Mais à l'aube eut lieu un de ces coups du sort que
personne ne peut prévoir. Quand les Argentins s'aperçurent
que le vent, déjà fort à ces latitudes,
avait atteint un point tel que les Skyhawk qui décolleraient
avec le plein de carburant n'avaient aucune chance de revenir
après l'attaque, ils décidèrent de
la retarder.
Un peu plus tard dans la journée, le croiseur Belgrono
fut coulé par un sous-marin nucléaire britannique
en patrouille et l'escadre se replia vers les eaux territoriales
argentines, ne jouant ainsi plus aucun rôle dans le
conflit, bien que sa flottille aérienne obtint avec
les A-4Q des victoires contre les bâtiments de la
Royal Navy. Les contre mesures que celle-ci aurait pu prendre
contre les Argentins, au cours de ce qui aurait constitué
la première bataille aéronavale depuis la
dernière guerre mondiale, resteront inconnues. Durant
les semaines suivantes, les porte-aéronefs britanniques
s'installèrent dans la routine des missions de patrouille,
des attaques au sol et des sorties de reconnaissance. Les
Harrier et le Hermes firent l'essentiel des missions de
soutien aux troupes à terre. Le 19 mai, le Hernies
mit seul le cap vers le continent pour lancer un Sea King
HC.Mk 4 en mission spéciale, qui finalement s'écrasa
à la frontière entre l'Argentine et le Chili.
Pendant
les débarquements à San Carlos, les deux porte-aéronefs
furent utilisés au maximum, fournissant des missions
d'interception qui, bien que détruisant un certain
nombre d'appareils argentins et en empêchant d'autres
de terminer leurs missions, se révélèrent
pas assez efficaces pour empêcher d'atteindre les
navires de la flotte. Le 25 mai, l'Invincible se distingua
en tirant, en moins de deux minutes, six missiles Sea Dart,
pendant l'attaque des Exocet qui allaient couler l'Atlantic
Conveyor. Maïs aucun des Sea Dart ne toucha un avion.
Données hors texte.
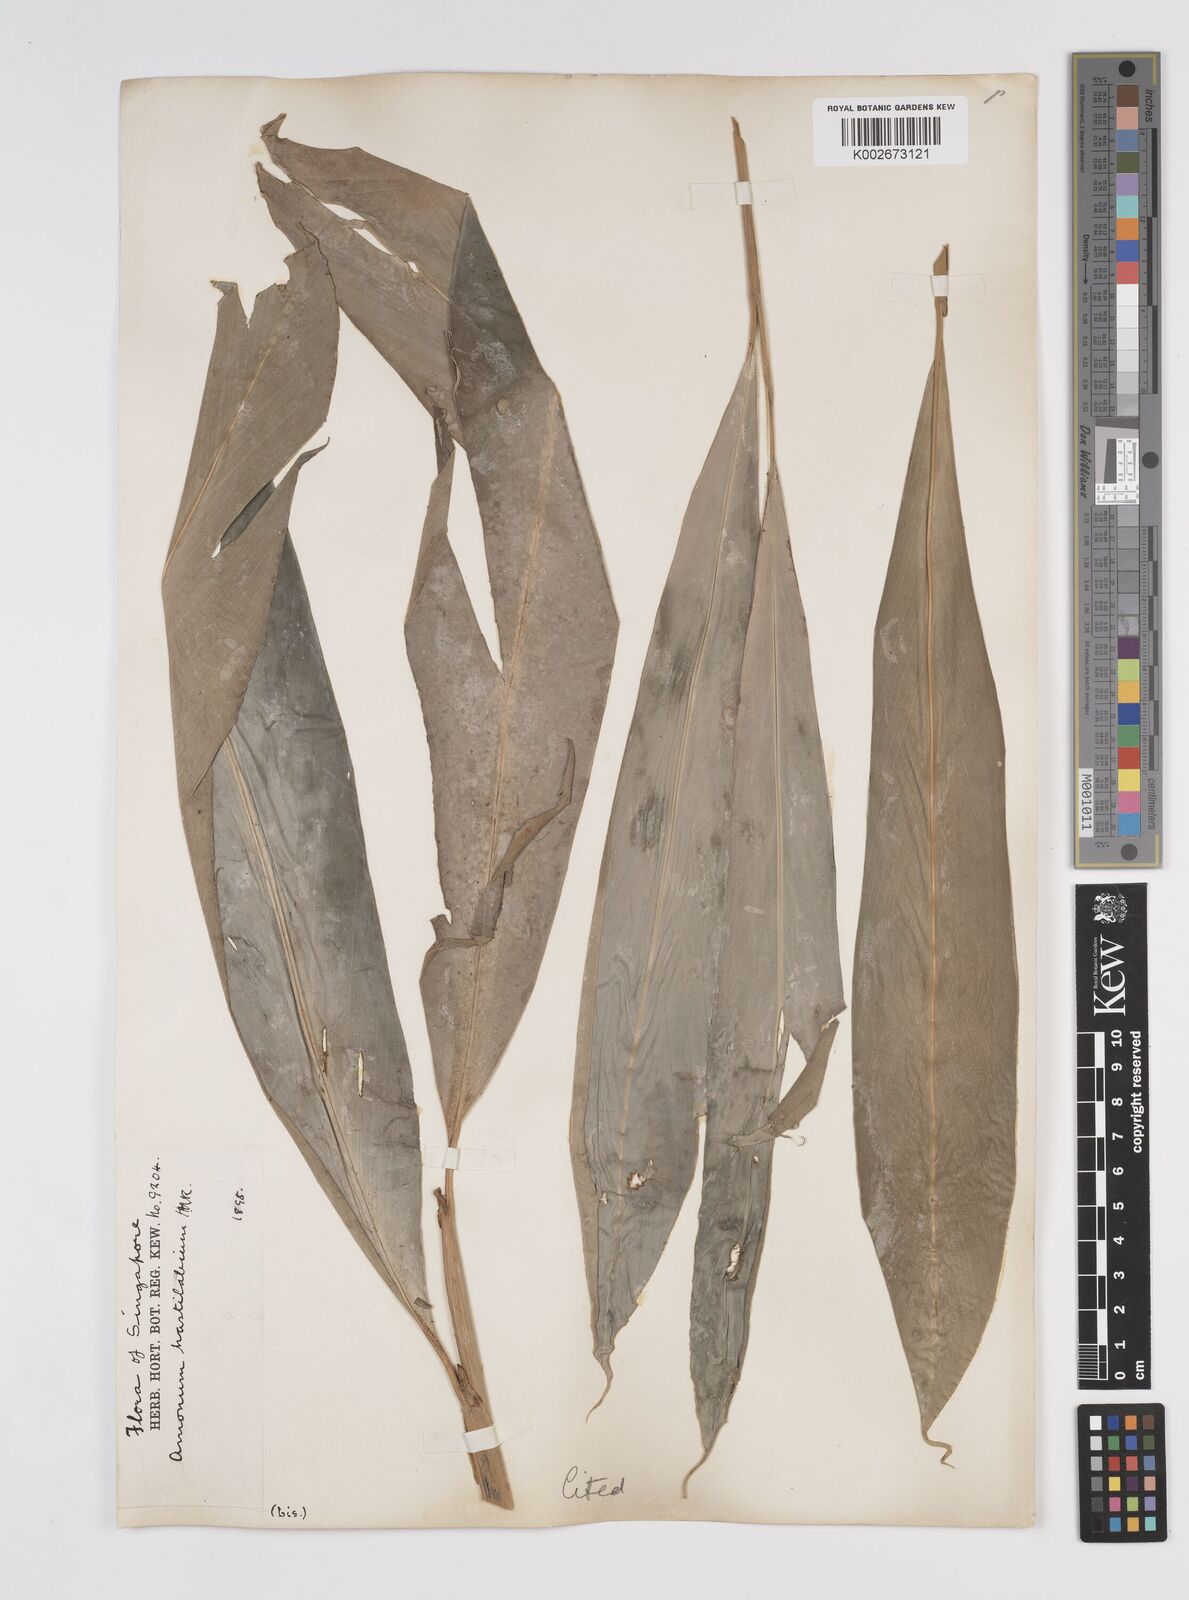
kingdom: Plantae
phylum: Tracheophyta
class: Liliopsida
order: Zingiberales
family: Zingiberaceae
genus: Sundamomum
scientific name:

En revanche, un de ces missiles faillit atteindre l'Hermes
et un autre est supposé avoir touché en vol
un missile Sea Wolf quand ce dernier attaqua un des deux
Exocet argentins.
Pendant la dernière attaque importante contre la
flotte, le 30 mai, l'Invincible fut la cible d'un Exocet
et de quatre bombardiers Skyhawk A-4C. Le premier manqua
son coup et deux avions furent touchés avant de larguer
leurs bombes, mais les Argentins affirmèrent avoir
porté des coups sérieux à l'Invincible.
La guerre des Malouines a démontré deux choses
: en premier lieu, le secret du succès réside
dans l'emploi judicieux d'une aéronavale nombreuse
et bien entraînée; en second lieu, les restrictions
budgétaires du temps de paix et les manoeuvres militaires
menées à l'économie font perdre des
hommes, des avions, des navires et, finalement, la bataille.